At the same press conference, Abha Misra of Caltech presented her new technique for manufacturing sharp metal tips for nanoprobes. Probes with carbon nanotube tips have in recent years emerged as an excellent method for technicians to manipulate nanosized objects. However up to now, when a metal coating is applied around the outside of the carbon nanotube, its tip is rounded off, limiting the probe’s effectiveness. Misra’s new technique allows iron to naturally form a tip sharp enough to work with atomic scale resolution.
“With these tips not only can we resolve problems related to the ultra high resolution imaging of nanostructures but also … to observe magnetic behavior at atomic scale in spite of using a coated material tip.” Misra said.

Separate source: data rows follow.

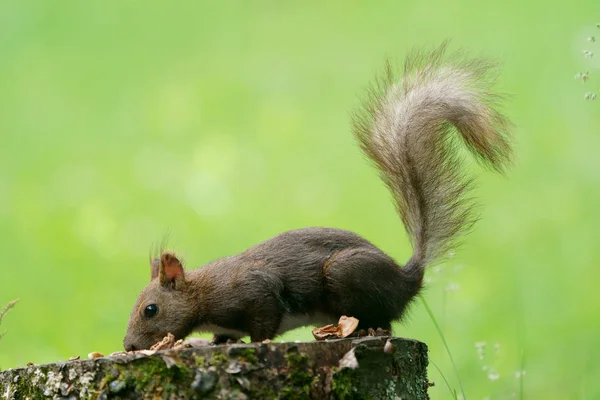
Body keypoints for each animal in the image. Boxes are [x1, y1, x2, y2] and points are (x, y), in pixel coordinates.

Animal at [124, 43, 512, 350]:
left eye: (150, 309)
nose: (128, 346)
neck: (202, 291)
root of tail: (407, 279)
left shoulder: (255, 290)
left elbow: (264, 322)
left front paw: (255, 342)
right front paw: (217, 341)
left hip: (346, 274)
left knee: (383, 320)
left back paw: (361, 330)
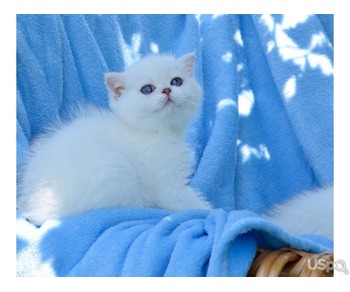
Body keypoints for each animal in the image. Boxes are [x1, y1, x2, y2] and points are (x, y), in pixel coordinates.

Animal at [17, 53, 211, 226]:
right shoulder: (168, 186)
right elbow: (193, 204)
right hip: (112, 167)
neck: (155, 132)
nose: (167, 90)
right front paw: (213, 211)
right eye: (147, 89)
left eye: (176, 81)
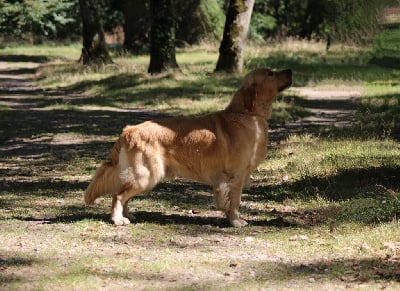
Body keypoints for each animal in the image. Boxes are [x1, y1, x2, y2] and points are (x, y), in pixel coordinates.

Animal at [85, 68, 290, 228]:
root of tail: (128, 130)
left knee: (123, 194)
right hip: (147, 175)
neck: (247, 114)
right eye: (270, 73)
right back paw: (118, 219)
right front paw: (235, 221)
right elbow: (235, 201)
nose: (291, 72)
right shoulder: (235, 175)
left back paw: (128, 215)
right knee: (118, 195)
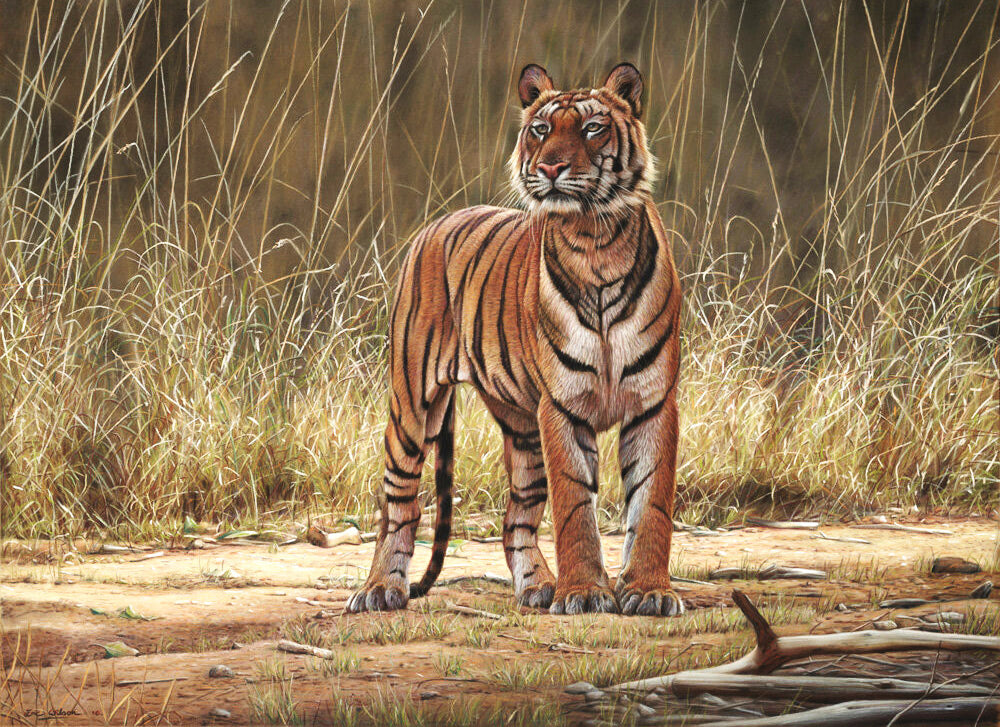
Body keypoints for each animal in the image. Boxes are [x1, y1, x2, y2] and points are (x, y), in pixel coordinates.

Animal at [346, 62, 683, 616]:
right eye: (541, 130)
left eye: (593, 128)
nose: (550, 167)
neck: (596, 243)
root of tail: (437, 223)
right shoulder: (562, 407)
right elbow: (574, 506)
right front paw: (584, 593)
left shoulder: (653, 402)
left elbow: (651, 501)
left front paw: (649, 592)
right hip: (412, 404)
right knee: (398, 505)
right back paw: (379, 588)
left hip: (523, 429)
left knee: (515, 520)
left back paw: (537, 586)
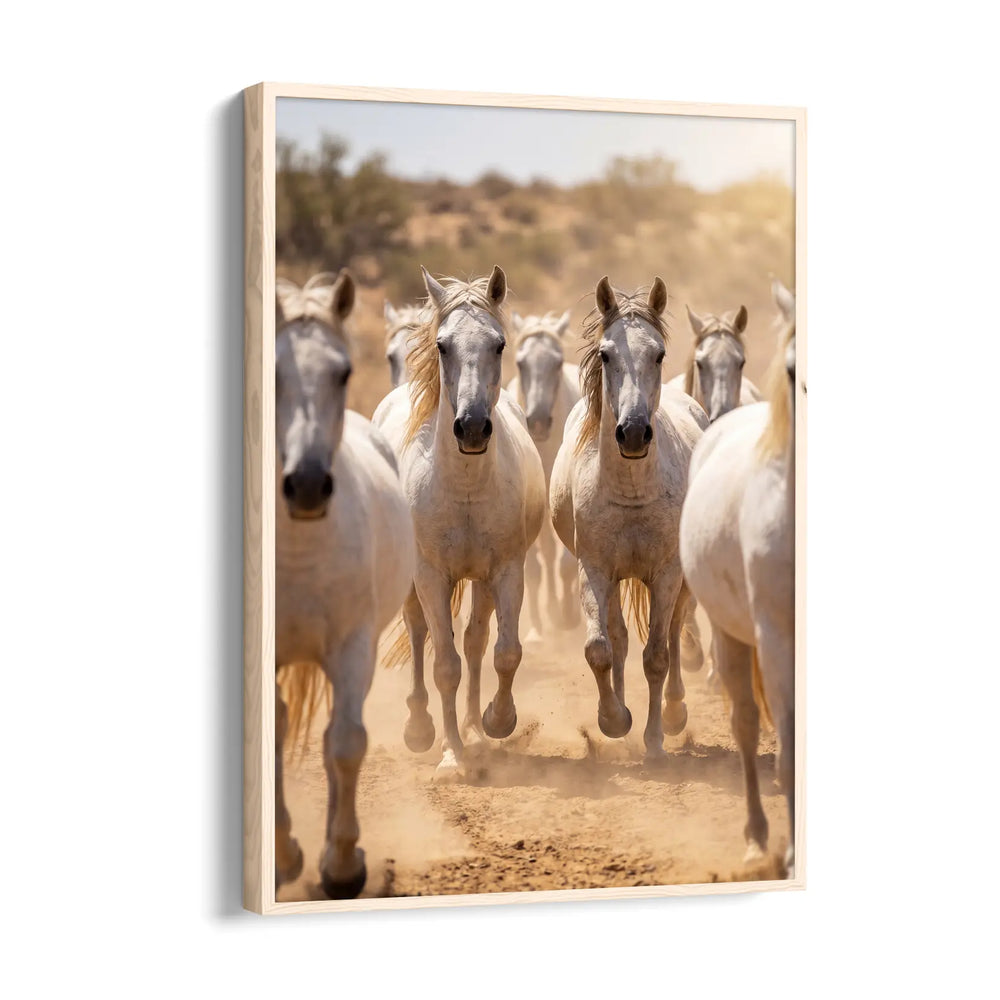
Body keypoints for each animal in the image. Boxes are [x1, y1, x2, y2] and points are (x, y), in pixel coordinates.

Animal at [373, 266, 546, 779]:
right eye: (443, 345)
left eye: (499, 344)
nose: (471, 427)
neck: (465, 486)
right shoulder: (430, 575)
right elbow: (443, 664)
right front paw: (451, 755)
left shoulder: (506, 570)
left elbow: (504, 652)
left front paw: (496, 721)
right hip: (417, 581)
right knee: (419, 634)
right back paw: (420, 728)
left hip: (480, 581)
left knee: (475, 641)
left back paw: (472, 726)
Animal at [550, 277, 707, 758]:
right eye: (605, 354)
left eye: (658, 353)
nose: (633, 433)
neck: (631, 491)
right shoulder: (595, 569)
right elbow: (600, 648)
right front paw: (614, 719)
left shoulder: (667, 573)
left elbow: (657, 655)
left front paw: (655, 738)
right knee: (618, 639)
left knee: (673, 633)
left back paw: (674, 714)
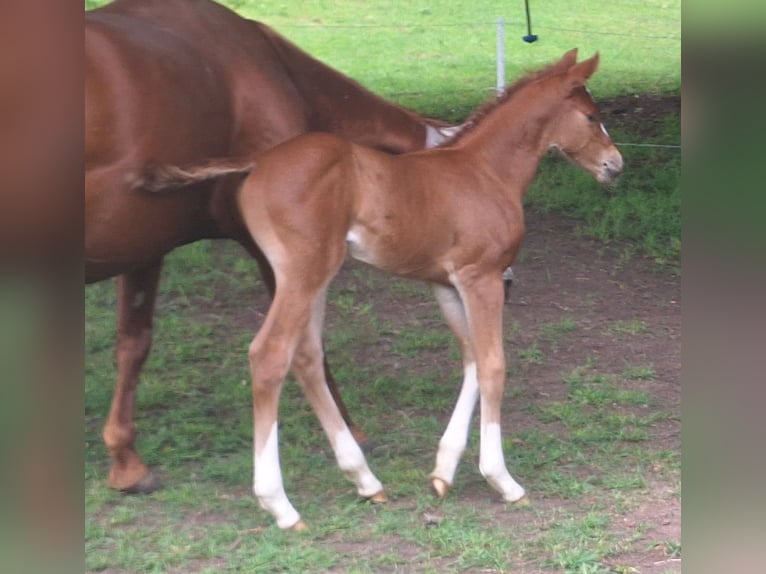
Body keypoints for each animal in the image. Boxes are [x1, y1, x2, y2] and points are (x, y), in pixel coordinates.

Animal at [85, 0, 460, 495]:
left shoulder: (144, 248)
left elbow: (133, 342)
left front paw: (126, 459)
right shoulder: (284, 252)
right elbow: (305, 342)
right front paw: (347, 428)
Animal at [142, 49, 623, 529]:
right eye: (591, 115)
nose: (615, 165)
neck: (485, 171)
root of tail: (258, 162)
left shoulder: (445, 284)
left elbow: (470, 360)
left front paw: (443, 471)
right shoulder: (481, 277)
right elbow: (493, 365)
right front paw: (502, 480)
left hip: (311, 276)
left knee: (307, 356)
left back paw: (365, 480)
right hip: (303, 272)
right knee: (270, 355)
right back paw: (280, 505)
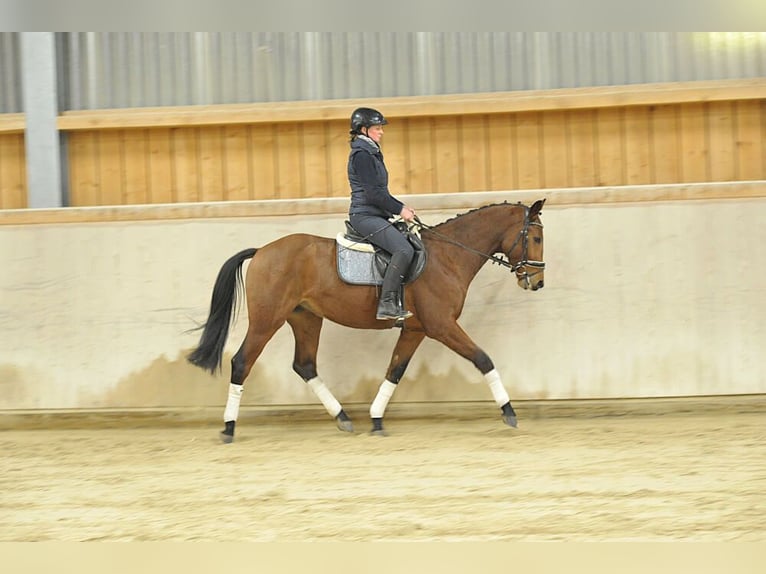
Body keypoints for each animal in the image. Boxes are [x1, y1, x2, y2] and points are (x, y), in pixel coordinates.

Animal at [187, 198, 546, 442]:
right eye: (537, 238)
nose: (537, 282)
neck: (447, 257)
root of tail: (262, 251)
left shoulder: (416, 329)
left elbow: (395, 371)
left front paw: (376, 419)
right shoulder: (442, 326)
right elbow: (483, 359)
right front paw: (509, 412)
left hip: (306, 319)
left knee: (305, 365)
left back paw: (343, 417)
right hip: (267, 319)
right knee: (242, 362)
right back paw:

She began by wrapping carbon nanotubes around a thin core of iron. Upon severing these nanowires using a high-energy electron beam, the surrounding carbon tubes retract back from the end. At the same time, the energized iron core flows forward, crystallizing into points sharper than otherwise possible by simply coating the nanotubes.
This process could also be used to weld two of these nanowires together. Misra demonstrated that the excess iron that flowed out from the carbon tubes could be melted by the same high-energy electron beam and rejoined. This process could lead to future nanotechnology repair techniques.
“These probes also provide means for coupling of nanoelectronic devices, by using them as a nanoscaled soldering iron,” Misra said, “This technique adds a new functionality in nano-electromechanical systems and offers new avenues for further investigations.”